4 Ekim 2016 Salı

Ekim yazısı

İlhamla ilgili bir şeyler okuyorum, nefesinizin kesildiğini, ölecek gibi olduğunuzu hissettiğiniz anlar, işte tam o anlar ilhamın sizi ziyarete geldiği zamanlardır, diyor. Tüm bu yazılar öyle anlarda çıkıyor işte, ilhammış gelen, kalk kadın yerinden doğrul diyen bana. Öyle gecelerden biri daha...

Çok uzatmamaya çalışacağım. Yazmadıkça ihanet ediyor gibi hissediyorum değerli anlarına, hatıralarına, not düşmem gereken yanlarına.

Bugün, ikili koltuğun tam ortasında oturup -ki koltuğun beşte biri kadar falan ediyorsun sanırım- dimdik durup, ayağının ucuyla topa vurup, hulaloptan basket attın neşe içinde. Ayağıyla hulalopa basket atan bir çocuksun, üzerine kahkahalarla çığlıklarla gülen.  O kadar içten, o kadar kolay gülüyorsun ki, yanında olmak istiyorum bencilce. Ben de, ben de demek istiyorum. Bana da öğret istiyorum. Topa vurmayı da, o koltuğa bu denli güçlü oturmayı da, ağız dolusu gülmeyi de.

Hem karışıyorum sana kum gibi, hem uzak olmak istiyorum. Hem ben olmak istiyorum, hem sen olmak istiyorum. Yanında olabilmek için biraz uzaklaşmam gerek demek istiyorum. Gitmek istiyorum ve gitmemek istiyorum. Gidememekten korkuyorum, gidebilmekten de korkuyorum. Ve sen hepsine inat, gülümsüyorsun. Atamadığın her basket için "atameyom" diyorsun, hiç bozulmadan, didişmeden. Ben küçülüyorum o zaman karşında. Atamadığım her top, büyüyor midemde, boğazımda...

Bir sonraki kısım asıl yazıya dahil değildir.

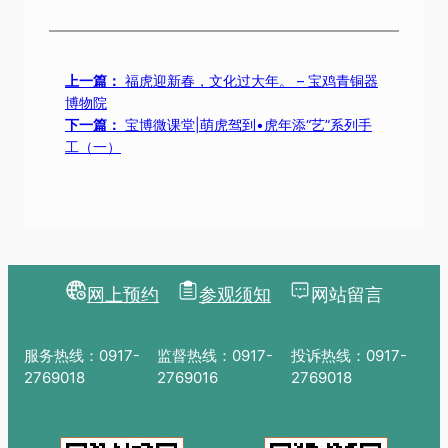
上一篇：
福虎迎新春，文化过大年。 – 宝鸡青铜器
博物院
下一篇：
宝博微课堂|萌虎驾到•虎年添“艺”系列手
工（一）
网上预约
参观须知
网站留言
服务热线：0917-
监督热线：0917-
投诉热线：0917-
2769018
2769016
2769018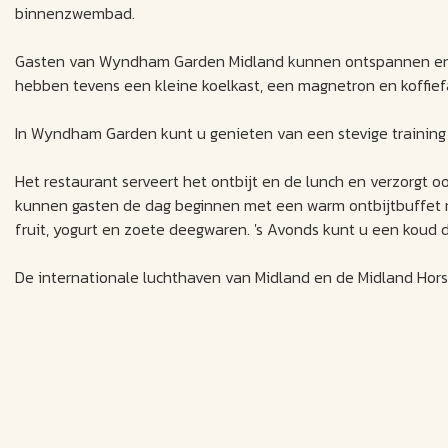
binnenzwembad.
Gasten van Wyndham Garden Midland kunnen ontspannen en ee
hebben tevens een kleine koelkast, een magnetron en koffiefa
In Wyndham Garden kunt u genieten van een stevige training i
Het restaurant serveert het ontbijt en de lunch en verzorgt
kunnen gasten de dag beginnen met een warm ontbijtbuffet me
fruit, yogurt en zoete deegwaren. 's Avonds kunt u een koud d
De internationale luchthaven van Midland en de Midland Hors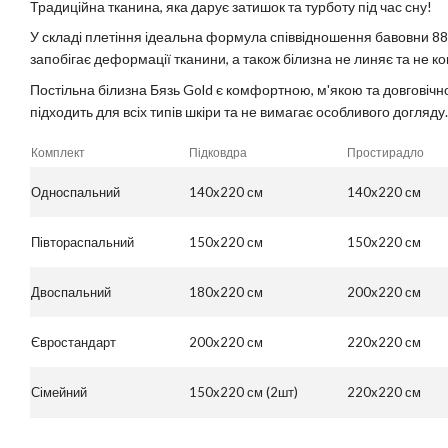
Традиційна тканина, яка дарує затишок та турботу під час сну!
У складі плетіння ідеальна формула співвідношення бавовни 88
запобігає деформації тканини, а також білизна не линяє та не к
Постільна білизна Бязь Gold є комфортною, м'якою та довговічн
підходить для всіх типів шкіри та не вимагає особливого догляду.
Комплект
Підковдра
Простирадло
Односпальний
140x220 см
140x220 см
Півтораспальний
150x220 см
150x220 см
Двоспальний
180x220 см
200x220 см
Євростандарт
200x220 см
220x220 см
Сімейний
150x220 см (2шт)
220x220 см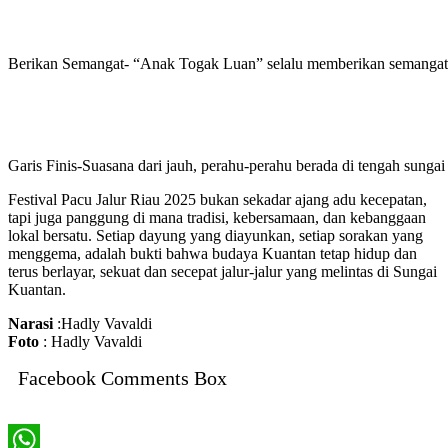
Berikan Semangat- “Anak Togak Luan” selalu memberikan semangat 
Garis Finis-Suasana dari jauh, perahu-perahu berada di tengah sungai
Festival ​Pacu Jalur Riau 2025 bukan sekadar ajang adu kecepatan,
tapi juga panggung di mana tradisi, kebersamaan, dan kebanggaan
lokal bersatu. Setiap dayung yang diayunkan, setiap sorakan yang
menggema, adalah bukti bahwa budaya Kuantan tetap hidup dan
terus berlayar, sekuat dan secepat jalur-jalur yang melintas di Sungai
Kuantan.
Narasi
:Hadly Vavaldi
Foto
: Hadly Vavaldi
Facebook Comments Box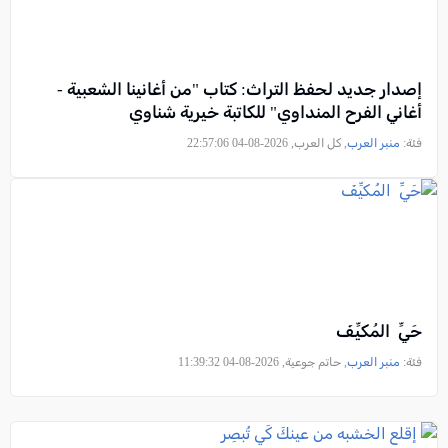
إصدار جديد لحفظ التراث: كتاب "من أغانينا الشعبية -
أغاني الفرح المنداوي" للكاتبة خيرية شناوي
فئة:
منبر العرب
, كل العرب, 2026-08-04 22:57:06
حَيِّ المُكيِّفَ
فئة:
منبر العرب
, حاتم جوعية, 2026-08-04 11:39:32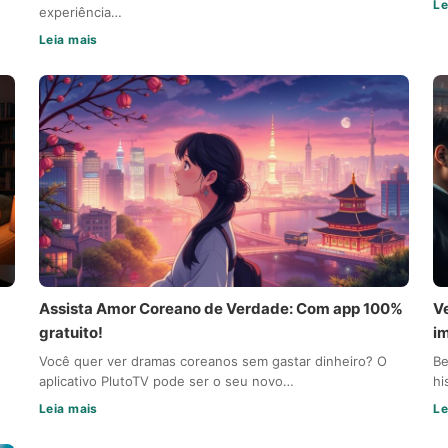
Le
experiência…
Leia mais
Assista Amor Coreano de Verdade: Com app 100%
V
gratuito!
i
Você quer ver dramas coreanos sem gastar dinheiro? O
Be
aplicativo PlutoTV pode ser o seu novo…
hi
Leia mais
Le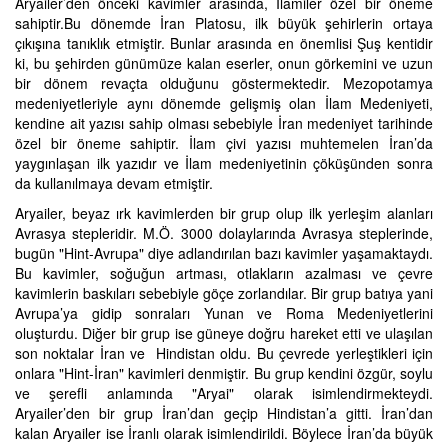
Aryailer’den önceki kavimler arasında, İlamiler özel bir öneme
sahiptir.Bu dönemde İran Platosu, ilk büyük şehirlerin ortaya
çıkışına tanıklık etmiştir. Bunlar arasında en önemlisi Şuş kentidir
ki, bu şehirden günümüze kalan eserler, onun görkemini ve uzun
bir dönem revaçta olduğunu göstermektedir. Mezopotamya
medeniyetleriyle aynı dönemde gelişmiş olan İlam Medeniyeti,
kendine ait yazısı sahip olması sebebiyle İran medeniyet tarihinde
özel bir öneme sahiptir. İlam çivi yazısı muhtemelen İran’da
yaygınlaşan ilk yazıdır ve İlam medeniyetinin çöküşünden sonra
da kullanılmaya devam etmiştir.
Aryailer, beyaz ırk kavimlerden bir grup olup ilk yerleşim alanları
Avrasya stepleridir. M.Ö. 3000 dolaylarında Avrasya steplerinde,
bugün "Hint-Avrupa" diye adlandırılan bazı kavimler yaşamaktaydı.
Bu kavimler, soğuğun artması, otlakların azalması ve çevre
kavimlerin baskıları sebebiyle göçe zorlandılar. Bir grup batıya yani
Avrupa’ya gidip sonraları Yunan ve Roma Medeniyetlerini
oluşturdu. Diğer bir grup ise güneye doğru hareket etti ve ulaşılan
son noktalar İran ve Hindistan oldu. Bu çevrede yerleştikleri için
onlara "Hint-İran" kavimleri denmiştir. Bu grup kendini özgür, soylu
ve şerefli anlamında "Aryai" olarak isimlendirmekteydi.
Aryailer’den bir grup İran’dan geçip Hindistan’a gitti. İran’dan
kalan Aryailer ise İranlı olarak isimlendirildi. Böylece İran’da büyük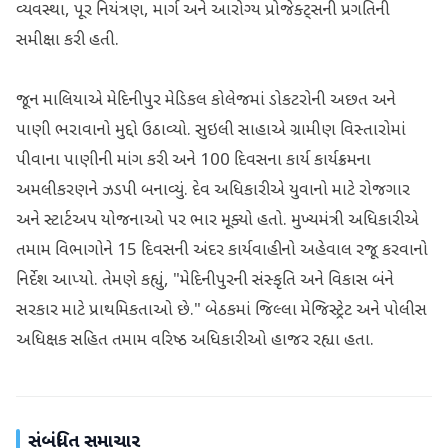
વ્યવસ્થા, પૂર નિયંત્રણ, માર્ગ અને આરોગ્ય પ્રોજેક્ટ્સની પ્રગતિની
સમીક્ષા કરી હતી.
જૂન માલિયાએ મેદિનીપુર મેડિકલ કોલેજમાં ડોકટરોની અછત અને
પાણી ભરાવાનો મુદ્દો ઉઠાવ્યો. સુઇલી સાહાએ ગ્રામીણ વિસ્તારોમાં
પીવાના પાણીની માંગ કરી અને 100 દિવસના કાર્ય કાર્યક્રમના
અમલીકરણને ઝડપી બનાવ્યું. દેવ અધિકારીએ યુવાનો માટે રોજગાર
અને સ્ટાર્ટઅપ યોજનાઓ પર ભાર મૂક્યો હતો. મુખ્યમંત્રી અધિકારીએ
તમામ વિભાગોને 15 દિવસની અંદર કાર્યવાહીનો અહેવાલ રજૂ કરવાનો
નિર્દેશ આપ્યો. તેમણે કહ્યું, "મેદિનીપુરની સંસ્કૃતિ અને વિકાસ બંને
સરકાર માટે પ્રાથમિકતાઓ છે." બેઠકમાં જિલ્લા મેજિસ્ટ્રેટ અને પોલીસ
અધિક્ષક સહિત તમામ વરિષ્ઠ અધિકારીઓ હાજર રહ્યા હતા.
સંબંધિત સમાચાર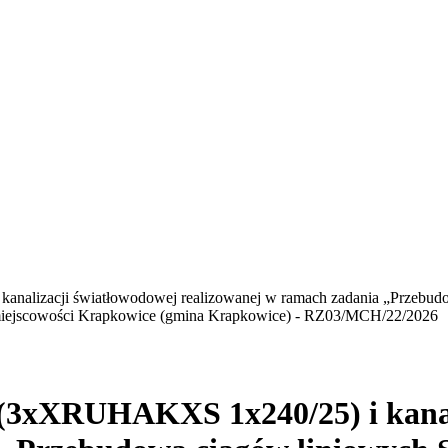
nalizacji światłowodowej realizowanej w ramach zadania „Przebud
 miejscowości Krapkowice (gmina Krapkowice) - RZ03/MCH/22/2026
x(3xXRUHAKXS 1x240/25) i kanal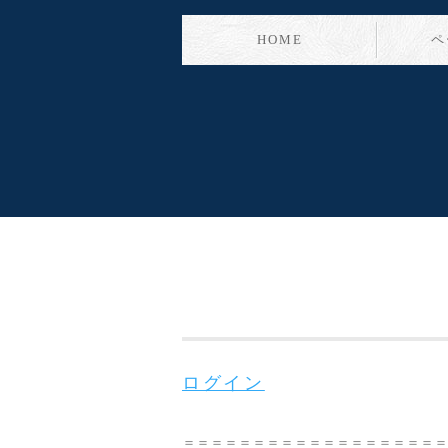
HOME
ペ
ログイン
＝＝＝＝＝＝＝＝＝＝＝＝＝＝＝＝＝＝＝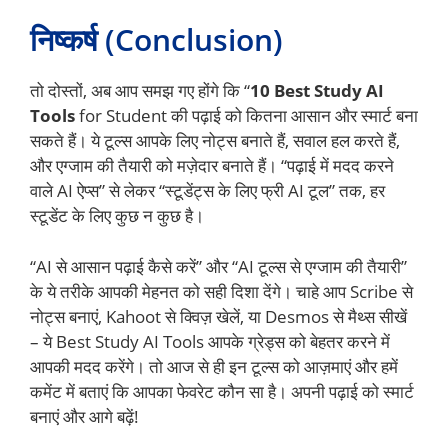
निष्कर्ष (Conclusion)
तो दोस्तों, अब आप समझ गए होंगे कि “
10 Best Study AI
Tools
for Student की पढ़ाई को कितना आसान और स्मार्ट बना
सकते हैं। ये टूल्स आपके लिए नोट्स बनाते हैं, सवाल हल करते हैं,
और एग्जाम की तैयारी को मज़ेदार बनाते हैं। “पढ़ाई में मदद करने
वाले AI ऐप्स” से लेकर “स्टूडेंट्स के लिए फ्री AI टूल” तक, हर
स्टूडेंट के लिए कुछ न कुछ है।
“AI से आसान पढ़ाई कैसे करें” और “AI टूल्स से एग्जाम की तैयारी”
के ये तरीके आपकी मेहनत को सही दिशा देंगे। चाहे आप Scribe से
नोट्स बनाएं, Kahoot से क्विज़ खेलें, या Desmos से मैथ्स सीखें
– ये Best Study AI Tools आपके ग्रेड्स को बेहतर करने में
आपकी मदद करेंगे। तो आज से ही इन टूल्स को आज़माएं और हमें
कमेंट में बताएं कि आपका फेवरेट कौन सा है। अपनी पढ़ाई को स्मार्ट
बनाएं और आगे बढ़ें!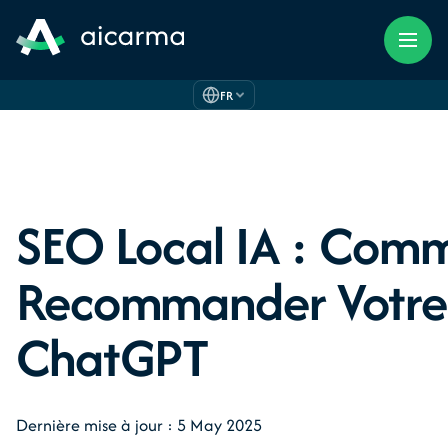
FR
SEO Local IA : Comm
Recommander Votre
ChatGPT
Dernière mise à jour : 5 May 2025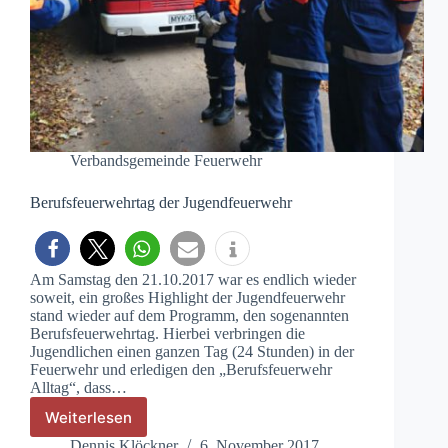
Verbandsgemeinde Feuerwehr
Berufsfeuerwehrtag der Jugendfeuerwehr
Am Samstag den 21.10.2017 war es endlich wieder
soweit, ein großes Highlight der Jugendfeuerwehr
stand wieder auf dem Programm, den sogenannten
Berufsfeuerwehrtag. Hierbei verbringen die
Jugendlichen einen ganzen Tag (24 Stunden) in der
Feuerwehr und erledigen den „Berufsfeuerwehr
Alltag“, dass…
Weiterlesen
Berufsfeuerwehrtag
der
Dennis Klöckner
6. November 2017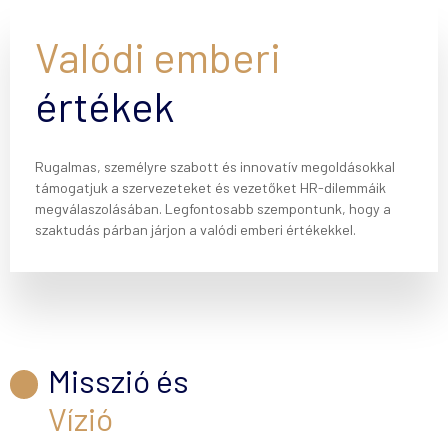
Valódi emberi
értékek
Rugalmas, személyre szabott és innovatív megoldásokkal
támogatjuk a szervezeteket és vezetőket HR-dilemmáik
megválaszolásában. Legfontosabb szempontunk, hogy a
szaktudás párban járjon a valódi emberi értékekkel.
Misszió és
Vízió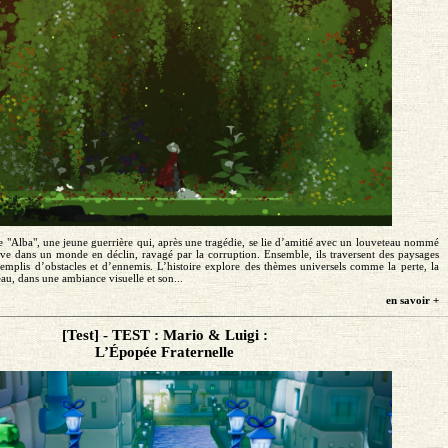
 "Alba", une jeune guerrière qui, après une tragédie, se lie d’amitié avec un louveteau nommé
ve dans un monde en déclin, ravagé par la corruption. Ensemble, ils traversent des paysages
 remplis d’obstacles et d’ennemis. L’histoire explore des thèmes universels comme la perte, la
eau, dans une ambiance visuelle et son...
en savoir +
[Test] - TEST : Mario & Luigi :
L’Épopée Fraternelle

Sensiz bir hiç olmakla, sensiz her şey olmak arasında gidip gelmekten korkuyorum. Kokunu duymadan uyuyamaktan, bazen dediğin gibi "öpme, istemeyom" u daha sık duymaktan korkuyorum. Ayrı eve çıkmanı saymıyorum bile. Kendimi kaybetmekten, sensiz hiç fotoğraf çektirememekten, sensiz hiçbir düğüne gidememekten, sensiz denize girememekten de korkuyorum. Hepsini senle yapamayacak olmaktan da korkuyorum.

Varlığından da, yokluğundan da çok korkuyorum senin ben. İki yaşındasın ve ödüm kopuyor her şeyinden.

Sana daha çok gelebilmek için gidiyorum kısa süreliğine. Babanla doğru hesap ettiysek tam yedi gece, sen uykuya dalarken yanında olamayacağım.  Bu kadarına seni bırak, ben hazır değilim. En çok neyden korkuyorsam onu bulup, onunla konuşmam gerek açık açık. Görmekten mi, görmemekten mi korkuyorum, onu bulup onla yüzleşmem lazım...

Çok güzelsin oğlan çocuğu. Her şeyin, her halin, her dudak büzüşün, her "yime buynumu" deyişin, yanağımdan öpüp yeniden uykuya dalışın çok güzel.

Tenine karışan ter kokun içimi titretti bugün, mahvoluyorum sandım, her şey o kokudan ibaret sandım, ben yokum sandım. Bu yazı o çaresizliğe ve o mucizeye yazıldı, ilhamsa neyse adı, o kokuya geldi bugün. Beni koklayıp duran babamı, annemi ve artık sağ olmayan ananemi, babaannemi andım. En güzel şuradan alırdım kokunu deyip ensemi koklayan babamı, kukona bakayım diyen ananemi ve babaannemi, her şeyin öncesindeki ve sonrasındaki annemi hatırladım. Herkes düşüyorsa en az bir kere bu kuytuya, bu kuyuya, ben de bu akşam düştüm Kurabiye.